As highlighted in this post, Assistant Attorney General Leslie Caldwell recently defended the DOJ’s frequent use of NPAs and DPAs by stating that the DOJ is able to achieve through such negotiated settlements reforms, compliance controls, and all sorts of behavioral change compared to what it could achieve without use of NPAs and DPAs.

As highlighted in the prior post, the notion that the DOJ is powerless to effect corporate change through old-fashion law enforcement (that is enforcing the FCPA without use of NPAs and DPAs) is plainly false.

Indeed, the Alstom and Alstom Network Schweiz AG plea agreements contain substantively the same corporate compliance program and reporting obligations as the Alstom Power and Alstom Grid DPAs.

False Certification

A likely overlooked allegation in the Alstom enforcement action concerns bidding on various grid projects with alleged state-owned and state-controlled entities in Egypt. According to the charging documents, certain of these projects were “funded, at least in part, by the United States Agency for International Development (“USAID”)” and “an Alstom entity “repeatedly submitted false certifications to USAID in connection with these projects, and did not disclose that consultants were being used, that commissions were being paid, or that unlawful payments were being made.”

These allegations are similar to DOJ allegations in the BAE enforcement action (an enforcement action that alleged conduct that could have served as the basis for FCPA violations, but resulted in no actual FCPA charges).  As noted in this previous post, in the BAE action, the DOJ “filed a criminal charge against BAE Systems charging that the multinational defense contractor conspired to impede the lawful functions of the Departments of Defense and State, made false statements to the Departments of Defense and Justice about establishing an effective anti-corruption compliance program to ensure conformance with the Foreign Corrupt Practices Act and paid hundreds of millions of dollars in undisclosed commission payments in violation of U.S. export control laws.”

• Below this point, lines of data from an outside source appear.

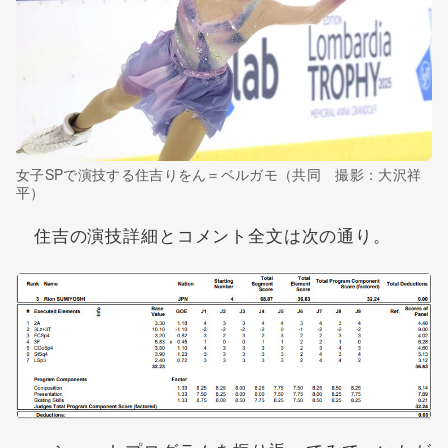
女子SPで演技する住吉りをん＝ベルガモ（共同 撮影：大沢祥
平）
住吉の演技詳細とコメント全文は次の通り。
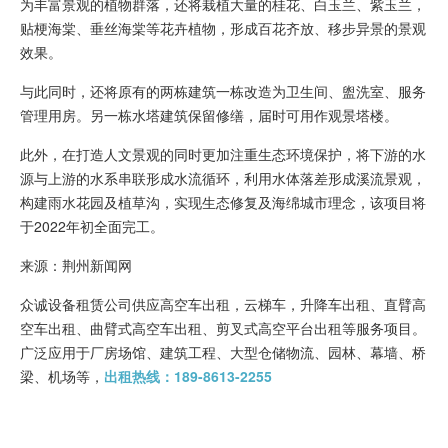
为丰富景观的植物群落，还将栽植大量的桂花、白玉兰、紫玉兰，
贴梗海棠、垂丝海棠等花卉植物，形成百花齐放、移步异景的景观
效果。
与此同时，还将原有的两栋建筑一栋改造为卫生间、盥洗室、服务
管理用房。另一栋水塔建筑保留修缮，届时可用作观景塔楼。
此外，在打造人文景观的同时更加注重生态环境保护，将下游的水
源与上游的水系串联形成水流循环，利用水体落差形成溪流景观，
构建雨水花园及植草沟，实现生态修复及海绵城市理念，该项目将
于2022年初全面完工。
来源：荆州新闻网
众诚设备租赁公司供应高空车出租，云梯车，升降车出租、直臂高
空车出租、曲臂式高空车出租、剪叉式高空平台出租等服务项目。
广泛应用于厂房场馆、建筑工程、大型仓储物流、园林、幕墙、桥
梁、机场等，
出租热线：189-8613-2255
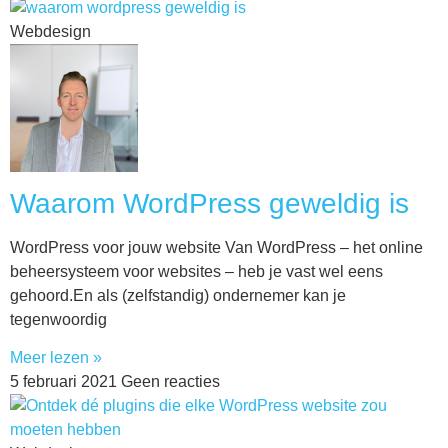
Webdesign
Waarom WordPress geweldig is
WordPress voor jouw website Van WordPress – het online
beheersysteem voor websites – heb je vast wel eens
gehoord.En als (zelfstandig) ondernemer kan je
tegenwoordig
Meer lezen »
5 februari 2021
Geen reacties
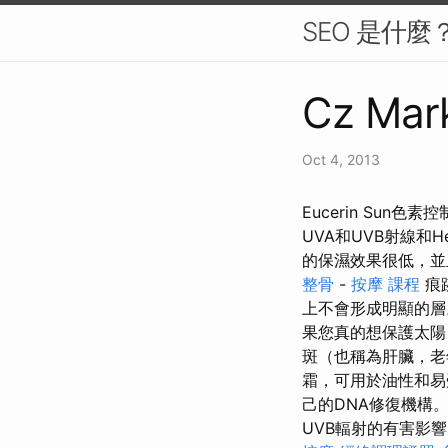
SEO 是什
Cz Mark
Oct 4, 2013
Eucerin Su
UVA和UVB射線和
的保濕效果很低，並
整骨
-
按摩 課程
痕
上不會形成明顯的
果您真的想保護太陽
斑（也稱為肝臟，老年
霜，可用於油性和易
己的DNA修復機構
UVB輻射的有害影響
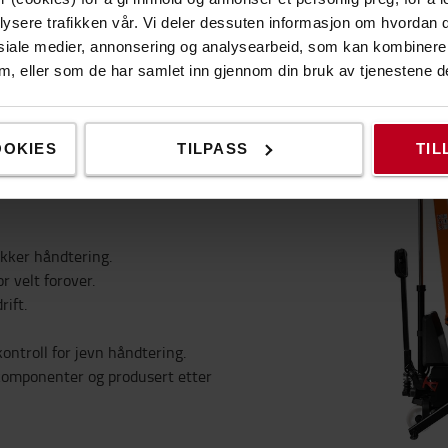
rer bremser automatisk for å
lysere trafikken vår. Vi deler dessuten informasjon om hvordan d
litet under drift.
siale medier, annonsering og analysearbeid, som kan kombiner
 dem, eller som de har samlet inn gjennom din bruk av tjenestene d
OOKIES
TILPASS
TIL
ikker håndtering.
r velt forover.
rift.
ontroll for jevn håndtering.
 komponenter og produsert etter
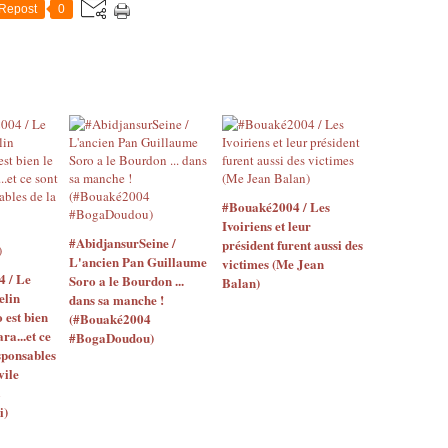
Repost
0
#Bouaké2004 / Les
Ivoiriens et leur
#AbidjansurSeine /
président furent aussi des
L'ancien Pan Guillaume
victimes (Me Jean
4 / Le
Soro a le Bourdon ...
Balan)
elin
dans sa manche !
o est bien
(#Bouaké2004
ara...et ce
#BogaDoudou)
sponsables
vile
i)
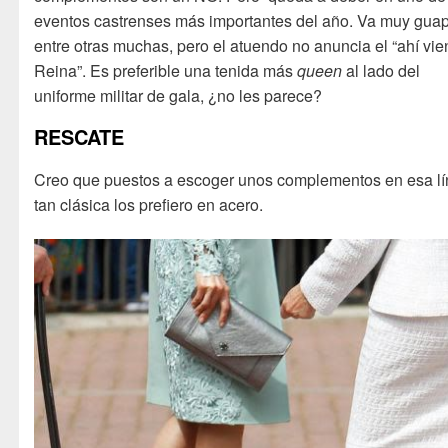
eventos castrenses más importantes del año. Va muy gua
entre otras muchas, pero el atuendo no anuncia el “ahí vie
Reina”. Es preferible una tenida más
queen
al lado del
uniforme militar de gala, ¿no les parece?
RESCATE
Creo que puestos a escoger unos complementos en esa l
tan clásica los prefiero en acero.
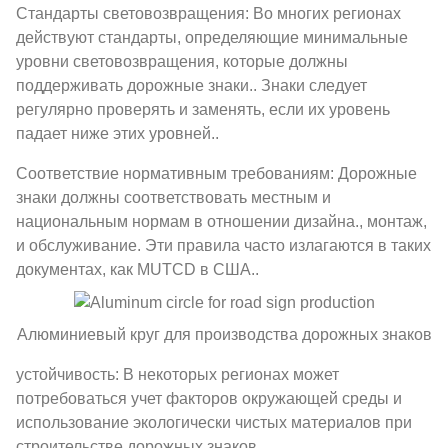
Стандарты световозвращения: Во многих регионах
действуют стандарты, определяющие минимальные
уровни световозвращения, которые должны
поддерживать дорожные знаки.. Знаки следует
регулярно проверять и заменять, если их уровень
падает ниже этих уровней..
Соответствие нормативным требованиям: Дорожные
знаки должны соответствовать местным и
национальным нормам в отношении дизайна., монтаж,
и обслуживание. Эти правила часто излагаются в таких
документах, как MUTCD в США..
Алюминиевый круг для производства дорожных знаков
устойчивость: В некоторых регионах может
потребоваться учет факторов окружающей среды и
использование экологически чистых материалов при
строительстве дорожных знаков..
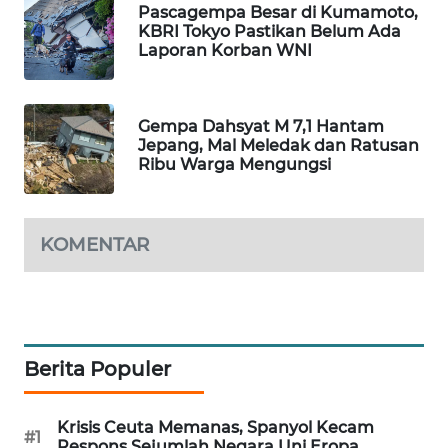
Pascagempa Besar di Kumamoto,
WAHANA
KBRI Tokyo Pastikan Belum Ada
DESA
Laporan Korban WNI
WISATA
LAPAK
Gempa Dahsyat M 7,1 Hantam
WAHANA
Jepang, Mal Meledak dan Ratusan
Ribu Warga Mengungsi
Wahana
Network
KOMENTAR
KONSUMEN
LISTRIK
MASYARAKAT
KELISTRIKAN
Berita Populer
WALINKI
Krisis Ceuta Memanas, Spanyol Kecam
ID
#1
Respons Sejumlah Negara Uni Eropa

How to Count FCPA Enforcement Actions

It is a basic issue:  how to count FCPA enforcement actions.

I use the “core” approach to counting FCPA enforcement actions (see here), an approach endorsed by the DOJ, but many in FCPA Inc. use various different creative counting methods that significantly distort FCPA enforcement statistics (see here).

Pursuant to the “core” approach, the Alstom action was one core enforcement action even though it involved the following components all based, in whole or in part, on the same core conduct.

  • Alstom S.A.
  • Alstom Network Schweiz AG
  • Alstom Power Inc.
  • Alstom Grid Inc.
  • Individual enforcement actions against Frederic Pierucci, David Rothschild, William Pomponi, and Lawrence Hoskins.

Counting the above as 8 FCPA enforcement actions instead of 1 core action highly distorts FCPA enforcement statistics and impacts the denominator of just about any FCPA enforcement statistic imaginable.

With several 2014 FCPA Year in Reviews to be published in January, one needs to be cognizant of these creative counting methods.